E’ altrettanto principio consolidato nella giurisprudenza di legittimità, che il Collegio condivide e ribadisce, quello secondo cui il principio del ne bis in idem cautelare non è ostativo alla reiterazione del sequestro preventivo su beni in relazione ai quali il vincolo reale sia stato già disposto, allorquando il nuovo decreto si fondi su una esigenza cautelare diversa da quella inizialmente ipotizzata, oppure, come nel caso in esame, quando l’autorità procedente sia chiamata a valutare elementi precedentemente non disponibili (Sez. 3, n. 16616 del 18/11/2019, Iuvinale, Rv. 278947 – 01; Sez. 6, n. 21103 del 26/03/2013, COGNOME, Rv. 256439; Sez. 3, n. 24963 del 18/02/2015, Aprovitola, Rv. 264095; v. anche Sez. 3, n. 48395 del 13/06/2018, COGNOME, Rv. 274703).
4. Nel caso in esame il Tribunale ha, anzitutto, dato atto che il primo provvedimento di sequestro preventivo, emesso il 17/10/2023, era stato annullato perché non sufficientemente dimostrata la disponibilità delle somme sequestrate alla società RAGIONE_SOCIALE in capo all’indagato non essendo sufficiente la delega ad operare; che a seguito di indagini compendiate nell’annotazione di PG del 13/03/2024 della G.di F., e che dagli elementi nuovi (variazione dell’oggetto sociale della RAGIONE_SOCIALE, emissione di fatture e il collegato svolgimento di attività di vendita di automobili, l’assenza di costi registrati nonché la coincidenza della sede sociale della RAGIONE_SOCIALE presso la residenza dell’imputato e l’irreperibilità del COGNOME) era dimostrato che la società era un mero schermo e che il denaro sequestrato era nella disponibilità del COGNOME Giovanni che era amministratore e socio unico.

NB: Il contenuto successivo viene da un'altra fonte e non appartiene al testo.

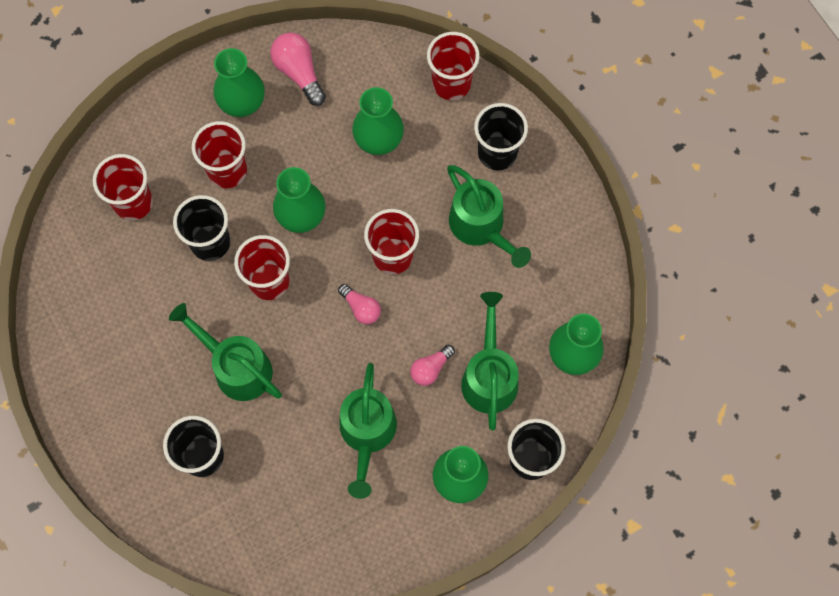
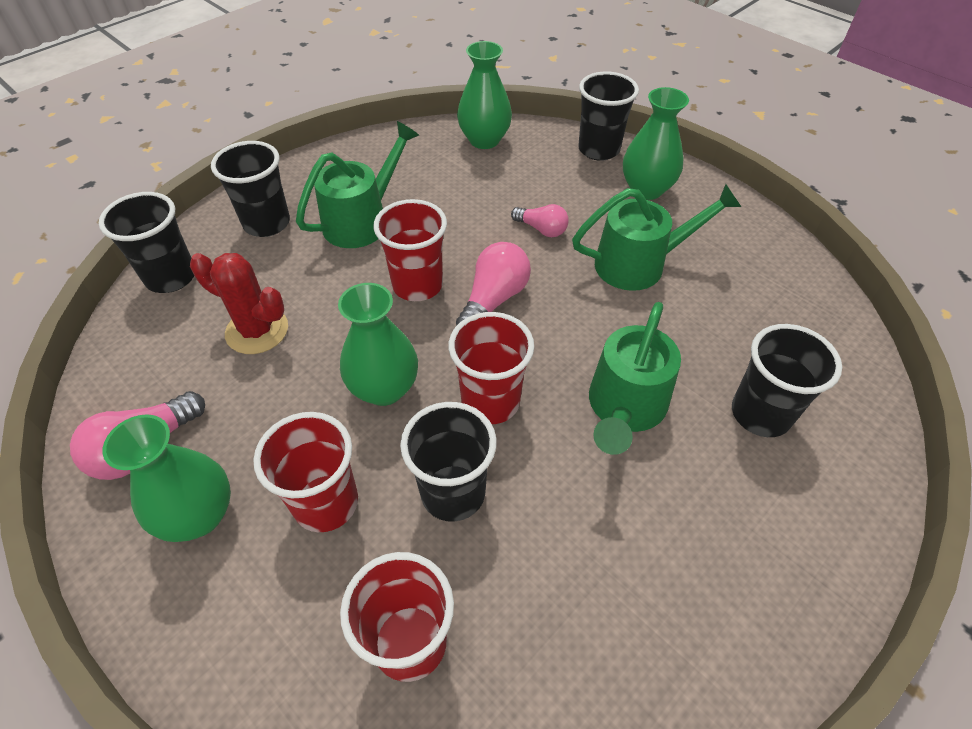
camera: 105 degrees left, 20 degrees down
(361, 308) = (493, 300): pink light bulb -> pink light bulb, size x1.56
(378, 140) = (257, 331): green vase -> red cactus
(451, 84) = (171, 277): red cup -> black cup
(489, 375) = (529, 188): green watering can -> none

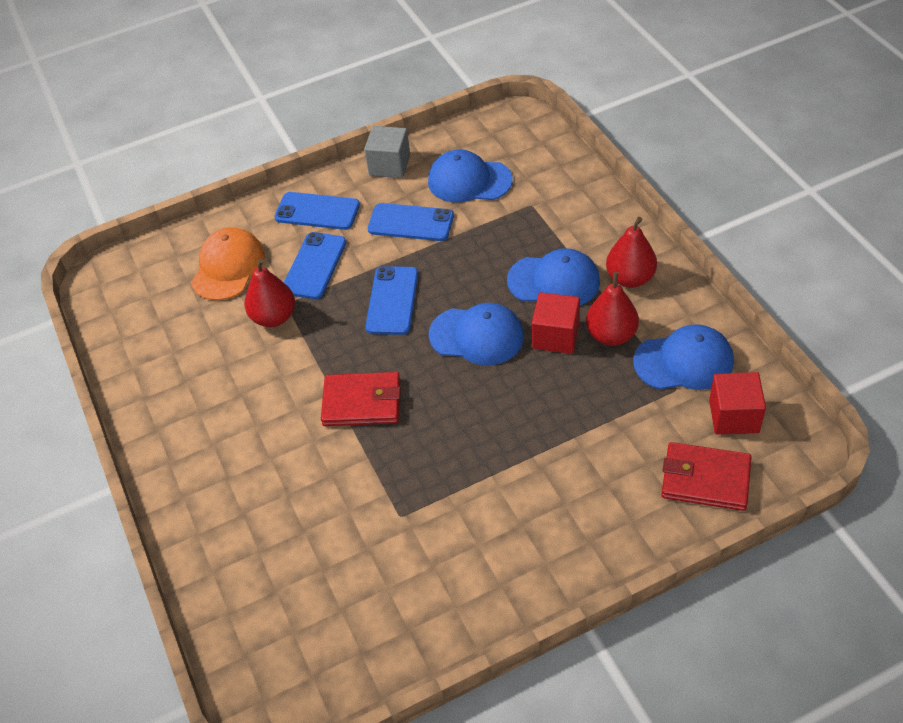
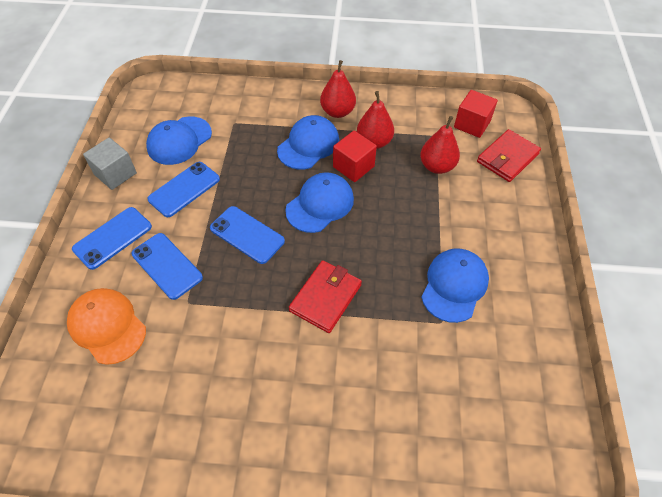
camera: 65 degrees left, 5 degrees up
(274, 317) = (193, 317): red pear -> red pear (437, 166)
(684, 361) = (418, 123): blue cap -> blue cap (454, 286)

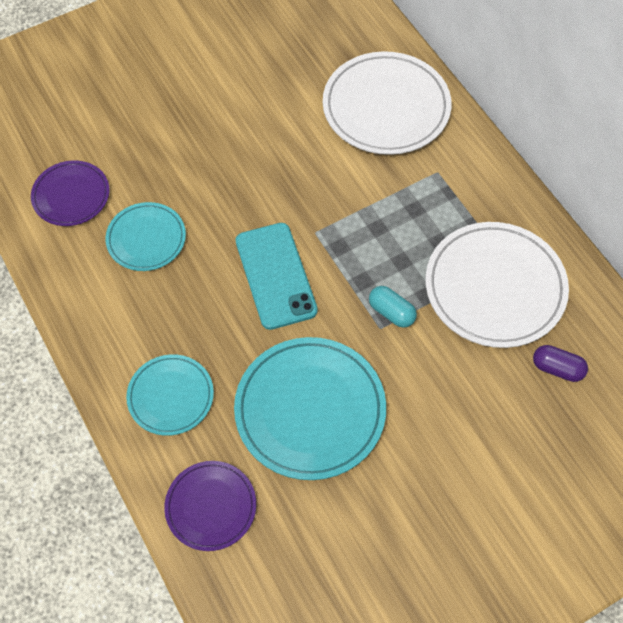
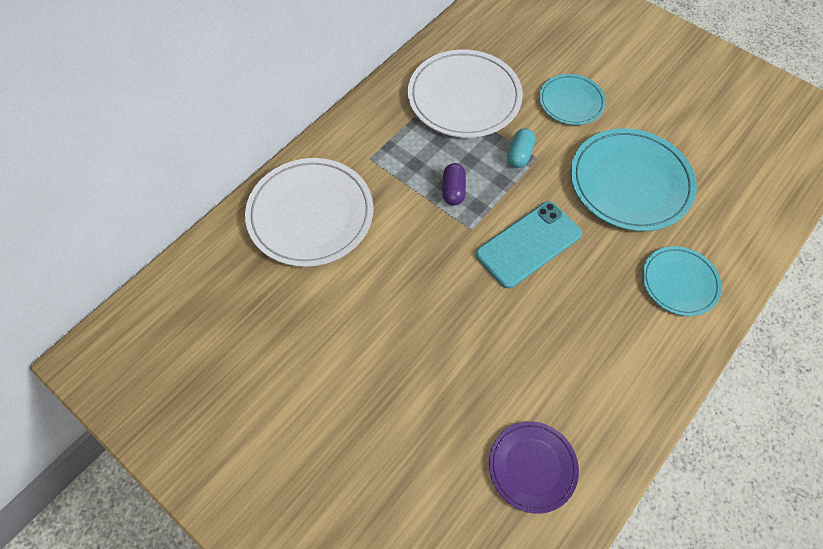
camera: 110 degrees left, 0 degrees up
(146, 239) = (545, 367): turquoise plate -> turquoise plate (571, 102)
(211, 506) = (742, 221): purple plate -> none
(557, 368) = (512, 51): purple capsule -> purple capsule (453, 190)

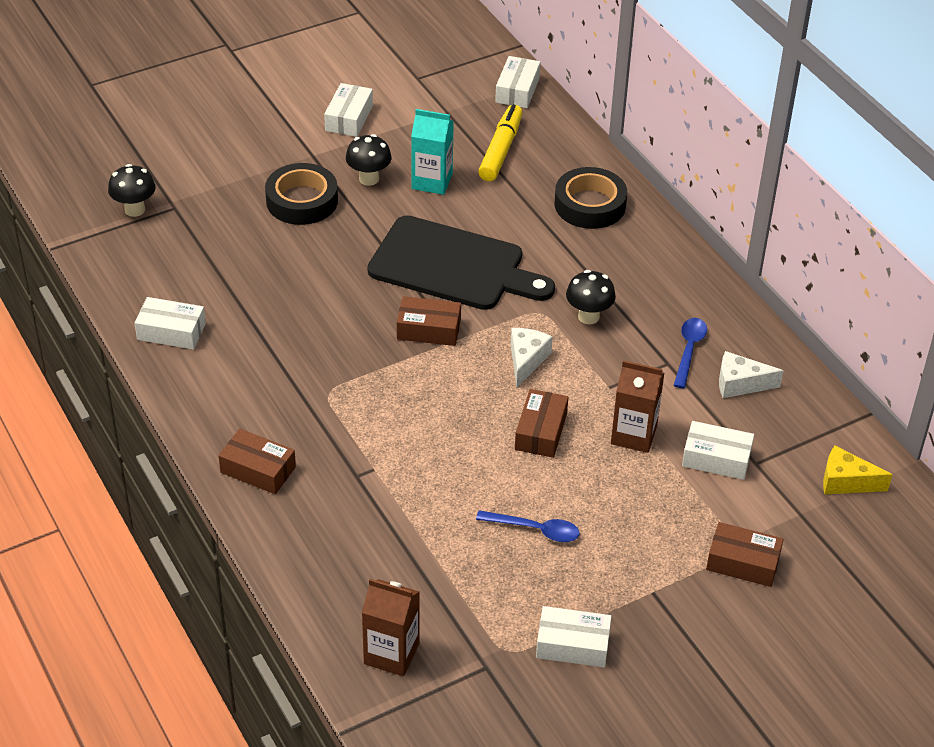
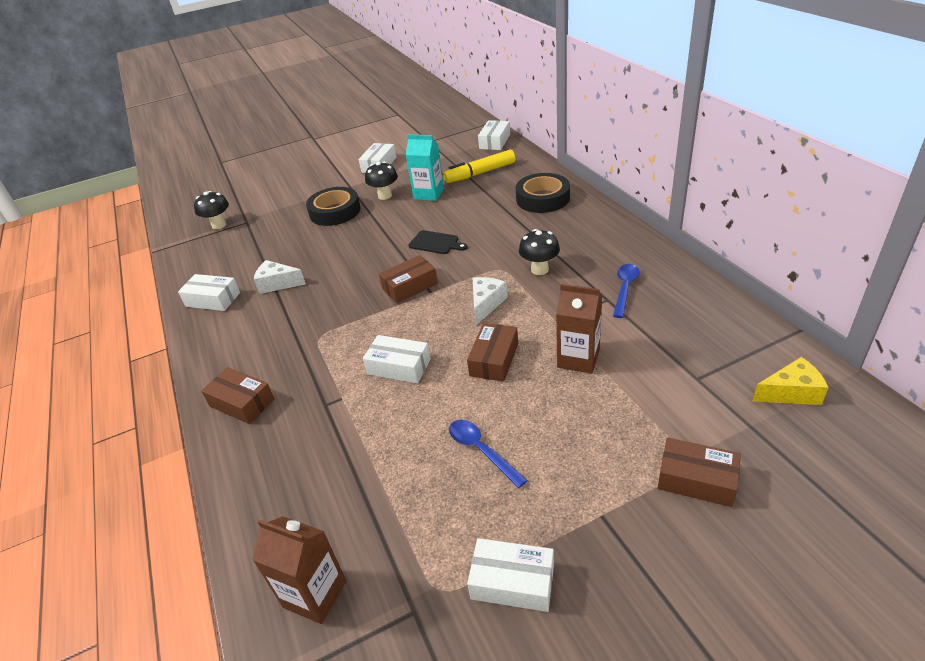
camera: 10 degrees right, 5 degrees down
(429, 329) = (410, 286): brown box -> brown box turned 45 degrees counterclockwise
(453, 266) = (436, 243): black cutting board -> black cutting board, size x0.42
(501, 150) = (480, 173): yellow marker -> yellow marker turned 135 degrees counterclockwise
(535, 530) = (481, 450): blue spoon -> blue spoon turned 150 degrees counterclockwise
(716, 458) = (657, 376): white box -> white box (399, 366)
(740, 384) = (673, 312): white cheese -> white cheese (277, 284)
(846, 482) = (791, 392): yellow cheese -> yellow cheese turned 150 degrees clockwise

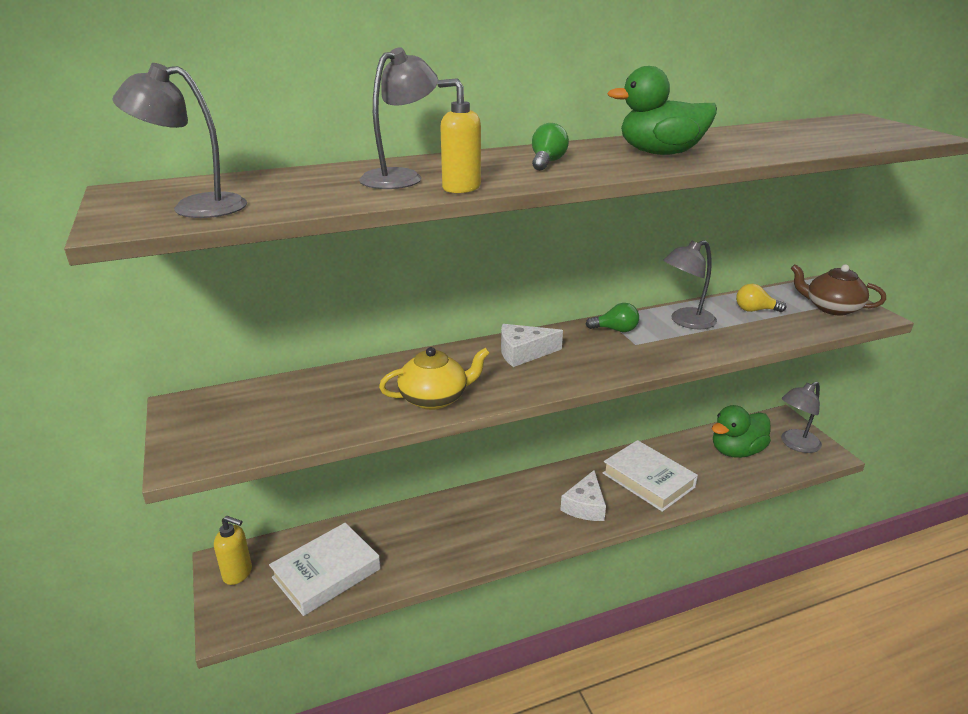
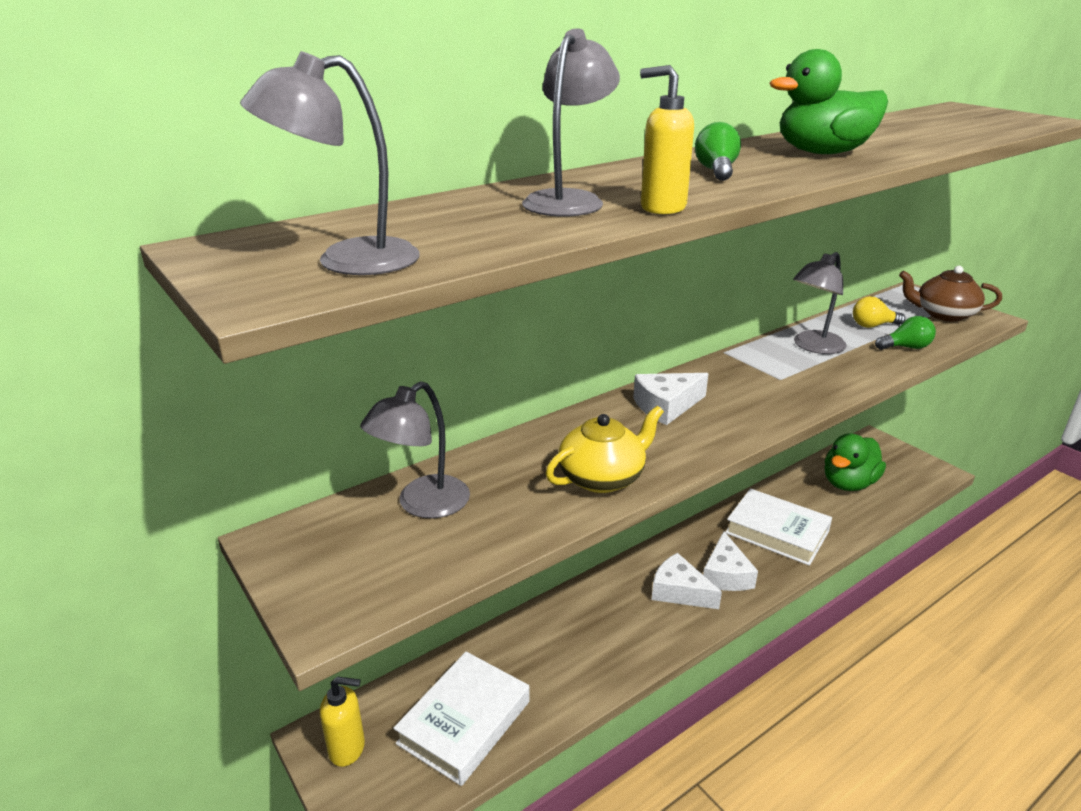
camera: 15 degrees left, 0 degrees up
(539, 512) = (679, 591): none -> white cheese
(615, 330) = (747, 365): green light bulb -> green light bulb (906, 347)
(795, 444) = (901, 467): grey lamp -> grey lamp (422, 505)

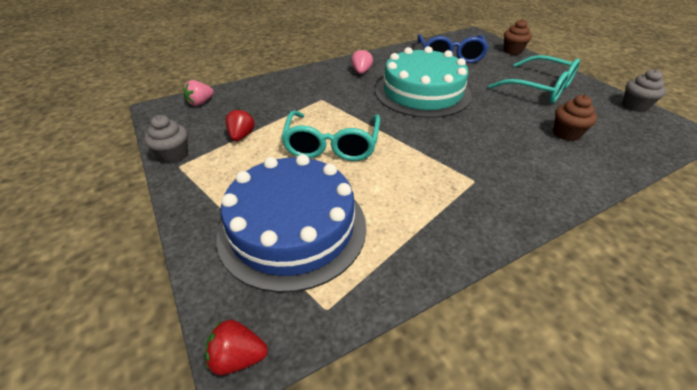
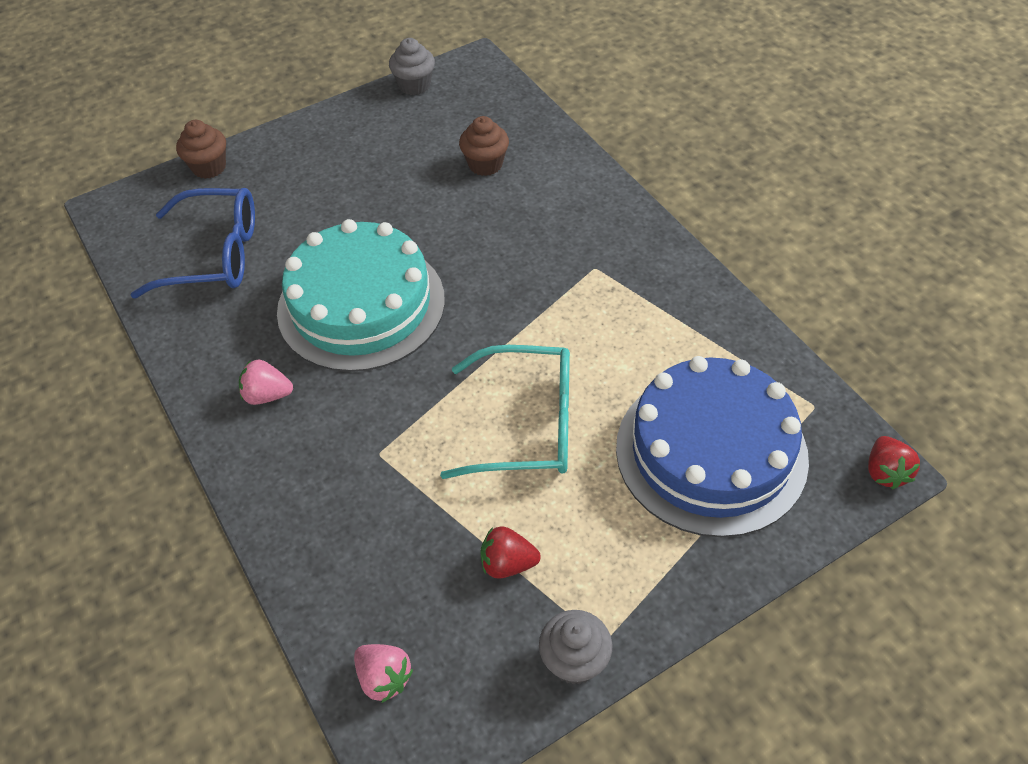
camera: 90 degrees left, 10 degrees up
(540, 88) = (357, 163): turquoise glasses -> none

Sulla base di questi elementi il Tribunale ha, dunque, escluso che il nuovo provvedimento di sequestro, emesso il 29 marzo 2024, fosse fondato sui medesimi elementi di quello in precedenza emesso e annullato con l’ordinanza del medesimo Tribunale del 13 marzo 2024.
Si tratta di valutazione del tutto corretta, sia perché nella emissione del secondo provvedimento di sequestro sono stati considerati elementi di prova in precedenza non disponibili/né valutati, sia perché fondata su accertamenti di fatto, significativi della disponibilità delle somme sequestrate in capo al Di Giovanni, non qui diversamente valutabili, sicchè non opera alcuna preclusione processuale.
Consegue il rigetto del ricorso e la condanna del ricorrente al pagamento delle spese processuali.
P.Q.M.
Rigetta il ricorso e condanna il ricorrente al pagamento delle spese processuali.